Work item:
Transcribe the full email reply on what WSDL describes word for word, keeping every line as it appears.
== Extracted text ==
RE: What does WSDL describe?

To me this is really a service design issue: If 'foo' simply secures, rather than process the document, then i'd call it 'submitOrder' and expect to have to call other foos before i actually bought a motorbike.

I'd accept calling it messageExchange so long as continuing to generate code from WSDL or WSDL from code isn't treated as heresy.

Paul


-----Original Message-----
From: Mark Baker [mailto:distobj@acm.org]
Sent: 29 October 2003 05:13
To: Sanjiva Weerawarana
Cc: www-ws-desc@w3.org
Subject: Re: What does WSDL describe?



On Wed, Oct 29, 2003 at 08:33:37AM +0600, Sanjiva Weerawarana wrote:
> Can you explain what the difference between that and Savas' model is
> please? Please use something non-committal like "foo" for <operation>
> so that we can talk rationally without having mental connotations
> on what these words mean.

Alright, but I'm getting really abstract here ...

Consider the data "12345", suitably SOAP-ized.  If that is sent
to a service, and we get a successful response back, what are the
possible interpretations of that success?
===
== Material provided ==
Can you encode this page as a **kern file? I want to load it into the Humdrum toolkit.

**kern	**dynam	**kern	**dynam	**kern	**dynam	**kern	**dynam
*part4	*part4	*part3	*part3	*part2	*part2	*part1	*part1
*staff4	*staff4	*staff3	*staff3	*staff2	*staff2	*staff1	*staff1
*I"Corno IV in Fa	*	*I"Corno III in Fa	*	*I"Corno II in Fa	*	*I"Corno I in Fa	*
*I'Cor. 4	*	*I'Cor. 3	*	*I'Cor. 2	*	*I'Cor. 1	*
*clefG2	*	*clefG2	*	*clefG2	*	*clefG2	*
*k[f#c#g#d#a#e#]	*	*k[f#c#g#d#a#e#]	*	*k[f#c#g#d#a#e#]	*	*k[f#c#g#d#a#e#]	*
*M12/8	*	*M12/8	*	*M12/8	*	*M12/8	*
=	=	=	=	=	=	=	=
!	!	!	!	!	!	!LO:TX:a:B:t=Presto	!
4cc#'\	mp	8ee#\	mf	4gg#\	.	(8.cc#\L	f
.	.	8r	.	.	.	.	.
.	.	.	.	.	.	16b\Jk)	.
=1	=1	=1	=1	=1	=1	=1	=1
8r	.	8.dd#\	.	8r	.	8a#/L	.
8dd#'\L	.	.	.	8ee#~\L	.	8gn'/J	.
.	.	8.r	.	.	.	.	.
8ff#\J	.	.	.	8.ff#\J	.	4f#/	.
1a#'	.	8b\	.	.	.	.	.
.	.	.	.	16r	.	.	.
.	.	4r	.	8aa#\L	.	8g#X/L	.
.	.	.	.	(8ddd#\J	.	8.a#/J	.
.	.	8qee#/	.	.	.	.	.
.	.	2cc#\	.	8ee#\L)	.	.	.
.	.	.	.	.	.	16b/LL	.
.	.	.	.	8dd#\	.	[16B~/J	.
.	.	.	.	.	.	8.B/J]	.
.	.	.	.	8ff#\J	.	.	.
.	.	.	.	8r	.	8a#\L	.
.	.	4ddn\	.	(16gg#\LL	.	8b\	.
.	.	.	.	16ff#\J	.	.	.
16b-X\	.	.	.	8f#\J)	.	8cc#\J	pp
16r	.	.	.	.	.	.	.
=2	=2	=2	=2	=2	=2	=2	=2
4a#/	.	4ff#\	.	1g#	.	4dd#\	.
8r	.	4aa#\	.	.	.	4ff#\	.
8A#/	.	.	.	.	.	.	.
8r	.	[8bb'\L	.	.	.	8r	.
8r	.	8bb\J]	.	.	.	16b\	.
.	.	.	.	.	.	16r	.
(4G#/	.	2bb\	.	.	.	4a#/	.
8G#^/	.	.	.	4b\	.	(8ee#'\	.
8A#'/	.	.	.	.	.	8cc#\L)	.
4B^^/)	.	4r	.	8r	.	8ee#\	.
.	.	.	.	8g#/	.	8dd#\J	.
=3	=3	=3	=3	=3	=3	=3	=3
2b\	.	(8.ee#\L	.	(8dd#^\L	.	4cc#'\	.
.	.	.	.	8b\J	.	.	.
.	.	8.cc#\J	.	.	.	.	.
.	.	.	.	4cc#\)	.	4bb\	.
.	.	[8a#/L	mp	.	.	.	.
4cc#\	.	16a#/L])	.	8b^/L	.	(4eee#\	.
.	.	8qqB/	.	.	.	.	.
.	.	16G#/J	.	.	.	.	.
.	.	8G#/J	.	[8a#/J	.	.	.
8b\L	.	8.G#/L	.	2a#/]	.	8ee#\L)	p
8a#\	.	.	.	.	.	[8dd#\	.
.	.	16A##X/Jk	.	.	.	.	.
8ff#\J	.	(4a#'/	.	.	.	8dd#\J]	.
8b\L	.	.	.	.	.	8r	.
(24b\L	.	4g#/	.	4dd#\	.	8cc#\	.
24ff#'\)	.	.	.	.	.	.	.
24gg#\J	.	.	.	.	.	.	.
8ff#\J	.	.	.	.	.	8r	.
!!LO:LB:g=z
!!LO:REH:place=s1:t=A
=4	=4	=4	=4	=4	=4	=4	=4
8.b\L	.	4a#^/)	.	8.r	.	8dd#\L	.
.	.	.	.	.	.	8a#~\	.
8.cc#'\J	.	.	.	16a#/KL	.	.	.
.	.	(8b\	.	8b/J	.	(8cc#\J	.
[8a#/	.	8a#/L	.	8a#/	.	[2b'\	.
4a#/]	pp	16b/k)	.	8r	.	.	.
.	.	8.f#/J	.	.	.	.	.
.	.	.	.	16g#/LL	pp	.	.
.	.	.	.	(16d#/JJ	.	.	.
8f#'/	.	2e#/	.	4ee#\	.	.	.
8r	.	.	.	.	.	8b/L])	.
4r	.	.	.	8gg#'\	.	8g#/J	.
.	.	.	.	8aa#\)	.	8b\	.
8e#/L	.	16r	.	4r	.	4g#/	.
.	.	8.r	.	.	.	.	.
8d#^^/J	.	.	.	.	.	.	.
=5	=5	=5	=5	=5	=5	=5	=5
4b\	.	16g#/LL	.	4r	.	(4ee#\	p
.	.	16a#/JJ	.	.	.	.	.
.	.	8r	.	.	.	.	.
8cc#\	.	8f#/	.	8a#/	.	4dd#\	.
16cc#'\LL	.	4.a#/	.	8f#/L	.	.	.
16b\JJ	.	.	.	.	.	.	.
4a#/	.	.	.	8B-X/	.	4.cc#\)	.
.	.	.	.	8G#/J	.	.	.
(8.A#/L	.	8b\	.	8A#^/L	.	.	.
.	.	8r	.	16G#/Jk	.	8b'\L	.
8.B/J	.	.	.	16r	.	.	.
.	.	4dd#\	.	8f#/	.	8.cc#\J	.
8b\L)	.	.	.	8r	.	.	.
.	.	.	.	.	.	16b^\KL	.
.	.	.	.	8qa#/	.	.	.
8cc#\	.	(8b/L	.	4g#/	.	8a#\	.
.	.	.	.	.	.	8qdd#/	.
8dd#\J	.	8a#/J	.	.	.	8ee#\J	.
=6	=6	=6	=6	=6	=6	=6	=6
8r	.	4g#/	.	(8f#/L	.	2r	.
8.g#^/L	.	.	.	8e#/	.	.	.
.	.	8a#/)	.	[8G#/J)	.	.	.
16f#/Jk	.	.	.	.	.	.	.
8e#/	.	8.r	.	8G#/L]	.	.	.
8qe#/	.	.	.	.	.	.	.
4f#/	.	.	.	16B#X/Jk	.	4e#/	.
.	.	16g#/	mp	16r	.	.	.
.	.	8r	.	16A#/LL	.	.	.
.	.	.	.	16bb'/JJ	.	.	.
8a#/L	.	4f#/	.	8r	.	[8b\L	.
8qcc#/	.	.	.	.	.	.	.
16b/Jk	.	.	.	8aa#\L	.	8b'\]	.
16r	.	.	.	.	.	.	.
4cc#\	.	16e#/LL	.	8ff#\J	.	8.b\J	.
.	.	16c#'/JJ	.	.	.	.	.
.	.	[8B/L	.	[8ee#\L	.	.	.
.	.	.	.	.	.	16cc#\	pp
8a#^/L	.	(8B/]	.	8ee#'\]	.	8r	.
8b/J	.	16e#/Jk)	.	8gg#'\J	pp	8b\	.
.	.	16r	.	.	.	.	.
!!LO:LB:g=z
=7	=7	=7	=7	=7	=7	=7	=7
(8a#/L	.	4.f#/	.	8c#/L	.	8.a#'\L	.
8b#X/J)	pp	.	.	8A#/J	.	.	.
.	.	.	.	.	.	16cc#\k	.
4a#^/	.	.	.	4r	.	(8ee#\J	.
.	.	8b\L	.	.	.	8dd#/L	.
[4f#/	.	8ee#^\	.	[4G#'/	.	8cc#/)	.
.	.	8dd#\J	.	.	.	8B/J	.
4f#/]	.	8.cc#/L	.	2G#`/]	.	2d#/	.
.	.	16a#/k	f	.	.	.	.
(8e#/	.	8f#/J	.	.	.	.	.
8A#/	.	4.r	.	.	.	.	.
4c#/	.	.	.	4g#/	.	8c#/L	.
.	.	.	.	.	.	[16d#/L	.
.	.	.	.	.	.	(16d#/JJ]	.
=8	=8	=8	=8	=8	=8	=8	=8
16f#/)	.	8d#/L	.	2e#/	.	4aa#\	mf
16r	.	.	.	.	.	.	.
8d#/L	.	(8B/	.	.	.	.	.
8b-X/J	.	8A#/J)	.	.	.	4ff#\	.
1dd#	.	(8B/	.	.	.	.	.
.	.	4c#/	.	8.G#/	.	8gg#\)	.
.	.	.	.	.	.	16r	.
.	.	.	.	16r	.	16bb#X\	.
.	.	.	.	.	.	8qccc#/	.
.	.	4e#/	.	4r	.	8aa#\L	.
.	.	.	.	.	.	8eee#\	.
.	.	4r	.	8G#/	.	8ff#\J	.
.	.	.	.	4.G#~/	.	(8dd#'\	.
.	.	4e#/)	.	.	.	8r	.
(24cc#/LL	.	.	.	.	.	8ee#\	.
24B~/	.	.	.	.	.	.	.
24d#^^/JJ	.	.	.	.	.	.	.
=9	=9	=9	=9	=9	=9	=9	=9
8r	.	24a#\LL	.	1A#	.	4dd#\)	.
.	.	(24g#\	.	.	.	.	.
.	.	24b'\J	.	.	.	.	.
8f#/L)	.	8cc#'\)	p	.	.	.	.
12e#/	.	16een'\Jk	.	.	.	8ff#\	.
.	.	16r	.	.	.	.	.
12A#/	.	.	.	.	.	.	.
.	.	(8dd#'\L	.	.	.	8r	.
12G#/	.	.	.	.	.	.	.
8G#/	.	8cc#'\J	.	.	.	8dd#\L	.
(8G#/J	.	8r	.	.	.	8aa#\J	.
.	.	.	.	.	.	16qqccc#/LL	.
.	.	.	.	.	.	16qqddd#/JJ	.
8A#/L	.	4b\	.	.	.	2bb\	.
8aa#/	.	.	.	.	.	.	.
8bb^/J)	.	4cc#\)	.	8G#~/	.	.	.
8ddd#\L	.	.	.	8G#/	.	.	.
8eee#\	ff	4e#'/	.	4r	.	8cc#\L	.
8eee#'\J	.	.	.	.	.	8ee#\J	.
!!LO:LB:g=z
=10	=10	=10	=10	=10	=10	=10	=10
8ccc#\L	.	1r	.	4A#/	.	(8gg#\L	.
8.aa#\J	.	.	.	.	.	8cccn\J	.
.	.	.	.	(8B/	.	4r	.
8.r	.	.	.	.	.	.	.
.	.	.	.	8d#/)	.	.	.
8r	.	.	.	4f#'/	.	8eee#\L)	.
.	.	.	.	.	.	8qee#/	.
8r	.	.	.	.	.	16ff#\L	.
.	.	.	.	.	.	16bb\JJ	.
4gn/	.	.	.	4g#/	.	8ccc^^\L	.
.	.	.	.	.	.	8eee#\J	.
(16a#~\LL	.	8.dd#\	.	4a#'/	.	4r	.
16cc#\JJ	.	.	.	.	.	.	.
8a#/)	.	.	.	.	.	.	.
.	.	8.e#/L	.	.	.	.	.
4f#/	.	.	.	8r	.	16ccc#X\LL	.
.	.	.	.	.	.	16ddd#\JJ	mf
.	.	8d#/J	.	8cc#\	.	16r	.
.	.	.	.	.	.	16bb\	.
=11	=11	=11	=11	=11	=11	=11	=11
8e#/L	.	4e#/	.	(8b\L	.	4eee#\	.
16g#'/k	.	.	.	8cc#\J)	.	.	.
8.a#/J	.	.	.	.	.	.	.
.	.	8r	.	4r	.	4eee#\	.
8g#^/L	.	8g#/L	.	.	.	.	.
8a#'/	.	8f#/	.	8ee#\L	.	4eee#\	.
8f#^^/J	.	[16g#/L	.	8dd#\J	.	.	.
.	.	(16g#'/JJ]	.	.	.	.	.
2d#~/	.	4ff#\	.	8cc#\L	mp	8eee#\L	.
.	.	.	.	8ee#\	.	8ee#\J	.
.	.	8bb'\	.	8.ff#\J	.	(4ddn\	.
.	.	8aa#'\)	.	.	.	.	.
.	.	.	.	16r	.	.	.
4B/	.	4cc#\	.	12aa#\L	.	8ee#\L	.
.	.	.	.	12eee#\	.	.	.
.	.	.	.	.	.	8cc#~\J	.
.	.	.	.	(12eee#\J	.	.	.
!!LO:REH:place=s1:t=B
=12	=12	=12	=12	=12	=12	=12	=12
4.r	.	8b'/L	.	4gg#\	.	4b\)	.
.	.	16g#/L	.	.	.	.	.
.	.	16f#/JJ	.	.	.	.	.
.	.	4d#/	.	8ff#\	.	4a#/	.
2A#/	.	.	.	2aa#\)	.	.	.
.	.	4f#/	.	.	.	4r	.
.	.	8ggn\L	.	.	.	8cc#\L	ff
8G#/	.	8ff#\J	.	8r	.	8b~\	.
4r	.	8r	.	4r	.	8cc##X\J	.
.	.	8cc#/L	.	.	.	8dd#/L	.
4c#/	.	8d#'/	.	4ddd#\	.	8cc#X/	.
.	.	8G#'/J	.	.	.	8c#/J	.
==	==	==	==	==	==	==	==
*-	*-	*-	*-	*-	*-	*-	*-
===
Your response:
RE: What does WSDL describe?

To me this is really a service design issue: If 'foo' simply secures, rather than process the document, then i'd call it 'submitOrder' and expect to have to call other foos before i actually bought a motorbike.

I'd accept calling it messageExchange so long as continuing to generate code from WSDL or WSDL from code isn't treated as heresy.

Paul


-----Original Message-----
From: Mark Baker [mailto:distobj@acm.org]
Sent: 29 October 2003 05:13
To: Sanjiva Weerawarana
Cc: www-ws-desc@w3.org
Subject: Re: What does WSDL describe?



On Wed, Oct 29, 2003 at 08:33:37AM +0600, Sanjiva Weerawarana wrote:
> Can you explain what the difference between that and Savas' model is
> please? Please use something non-committal like "foo" for <operation>
> so that we can talk rationally without having mental connotations
> on what these words mean.

Alright, but I'm getting really abstract here ...

Consider the data "12345", suitably SOAP-ized.  If that is sent
to a service, and we get a successful response back, what are the
possible interpretations of that success?